Word has gotten out about these annual concerts led by Nicholas McGegan, the music director of San Francisco’s Philharmonia Baroque Orchestra and one of the world’s most sought-after conductors of early music. They are held at the First Presbyterian Church on Constance and State to accommodate the opera’s Fiesta weekend run at the Granada, and the pews were completely full for this edition, which featured music by Jean-Philippe Rameau, Antonio Vivaldi, and Franz Joseph Haydn. McGegan does many things well, but he has a particular strength when it comes to combing the archive for interesting music and creating coherent sequences of excerpts from long and mostly long-forgotten 18th-century operas. Saturday’s concert began with one of these McGegan specials, a 30-minute suite of dances culled from the four-hour Rameau opera Platée. Once again the maestro struck gold, unearthing 10 fascinating and soulful sections filled with surprises. The story of Platée concerns the wedding of an ugly frog princess, and amid the tumult of tambourines and assorted percussion — including a thunder sheet — there emerged what McGegan characterized as “a Macarena for frogs.”
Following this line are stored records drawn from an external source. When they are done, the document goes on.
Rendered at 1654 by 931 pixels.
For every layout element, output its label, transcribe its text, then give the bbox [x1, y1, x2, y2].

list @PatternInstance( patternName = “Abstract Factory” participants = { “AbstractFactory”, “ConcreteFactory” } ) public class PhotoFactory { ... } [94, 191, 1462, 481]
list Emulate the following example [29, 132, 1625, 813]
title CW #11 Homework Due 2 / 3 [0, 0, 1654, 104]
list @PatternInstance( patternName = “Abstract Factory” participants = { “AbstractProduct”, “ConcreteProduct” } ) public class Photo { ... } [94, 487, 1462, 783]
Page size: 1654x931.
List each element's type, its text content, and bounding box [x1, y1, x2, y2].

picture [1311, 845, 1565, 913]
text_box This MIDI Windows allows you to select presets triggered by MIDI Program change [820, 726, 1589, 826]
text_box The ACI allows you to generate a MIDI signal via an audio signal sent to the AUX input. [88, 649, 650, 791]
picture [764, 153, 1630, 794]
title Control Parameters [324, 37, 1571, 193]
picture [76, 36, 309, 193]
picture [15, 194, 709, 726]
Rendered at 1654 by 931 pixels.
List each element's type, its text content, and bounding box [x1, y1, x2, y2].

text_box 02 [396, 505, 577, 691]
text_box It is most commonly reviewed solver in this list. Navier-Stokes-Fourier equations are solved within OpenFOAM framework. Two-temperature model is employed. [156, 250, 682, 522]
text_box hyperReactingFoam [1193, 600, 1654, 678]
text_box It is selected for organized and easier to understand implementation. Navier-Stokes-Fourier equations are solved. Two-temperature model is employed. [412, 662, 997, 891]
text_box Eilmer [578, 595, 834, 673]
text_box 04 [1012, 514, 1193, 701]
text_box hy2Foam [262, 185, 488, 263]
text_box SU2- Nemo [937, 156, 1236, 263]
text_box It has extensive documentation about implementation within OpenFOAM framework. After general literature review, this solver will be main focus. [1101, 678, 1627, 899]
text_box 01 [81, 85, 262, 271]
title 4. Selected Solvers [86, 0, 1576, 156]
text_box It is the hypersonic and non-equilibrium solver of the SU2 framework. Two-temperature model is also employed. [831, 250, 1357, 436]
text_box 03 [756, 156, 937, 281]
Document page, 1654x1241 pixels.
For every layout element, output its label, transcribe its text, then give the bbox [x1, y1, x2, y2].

Next up were two gorgeous concerti by Vivaldi, with outstanding solos by concertmaster Yi Zhao and her echo violin, Seo Hee Min on the Concerto in A Major for Violin and Echo, RV 552, and Chelsea Starbuck Smith on the Concerto in G Minor for Violin, 2 Oboes, and 2 Bassoons, RV 577. Awestruck by all this early beauty, the audience hung on through a long first half and returned eager for the splendid finale, the Symphony No. 100 in G Major, “Military” of Franz Joseph Haydn.